XIII.11 On fiscal penalties

, par Stewart

It is a thing peculiar to fiscal penalties that, contrary to the general practice, they are stiffer in Europe than in Asia. In Europe, merchandise is confiscated, sometimes even vessels and vehicles ; in Asia, neither of these things occurs. That is because in Europe the merchant has judges who can protect him from oppression ; in Asia, despotic judges would themselves be the oppressors. What would the merchant do against the pasha who had decided to confiscate his merchandise ?

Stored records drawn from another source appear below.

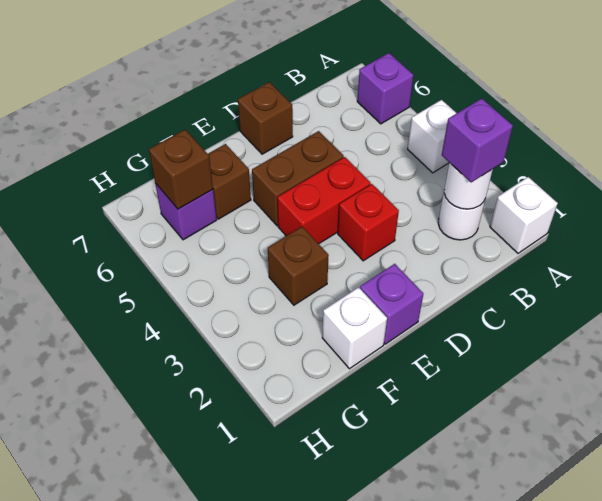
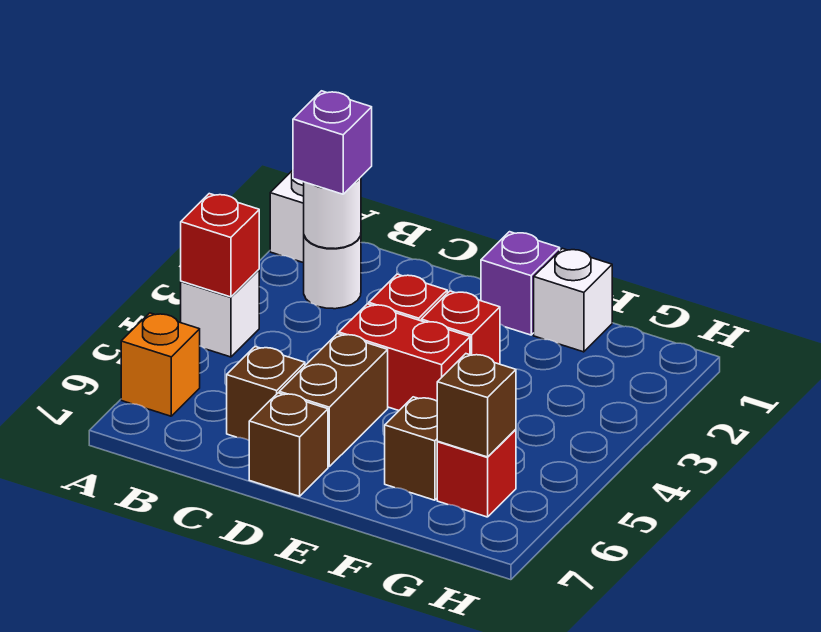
none -> red 1x1 brick [181,194,259,297]
purple 1x1 brick [357,53,413,124] -> orange 1x1 brick [121,313,200,416]
brown 1x2 brick [252,131,344,226] -> brown 1x2 brick turned to [279,333,388,467]
none -> red 1x1 brick [421,291,500,364]
brown 1x1 brick [268,227,329,305] -> brown 1x1 brick moved to [227,347,305,440]
purple 1x1 brick [155,183,217,240] -> red 1x1 brick [437,429,516,517]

It is extortion that controls itself, and finds itself constrained to a certain leniency. In Turkey, only one entry duty is collected, after which the whole country is open to merchants. False declarations entail neither confiscation nor an increase in duties. In China they do not open the bundles of people who are not merchants. [1] Fraud among the Mogols is not punished by confiscation, but by doubling the duty. The Tartar princes [2] who live in cities in Asia levy almost nothing on merchandise passing through. And if in Japan the crime of fraud in trade is a capital crime, that is because they have reasons for forbidding all communication with foreigners, and fraud [3] is less a violation of the trade laws than of the laws made for the security of the state.

Notes

[1Du Halde, vol. II, p. 37.

[2History of the Tatares, part III, p. 290.

[3Wishing to trade with foreigners without communicating with them, they have chosen two nations : the Dutch for trade with Europe, and the Chinese for Asia ; they keep commissioners and sailors in a sort of prison, and try their patience with obstacles.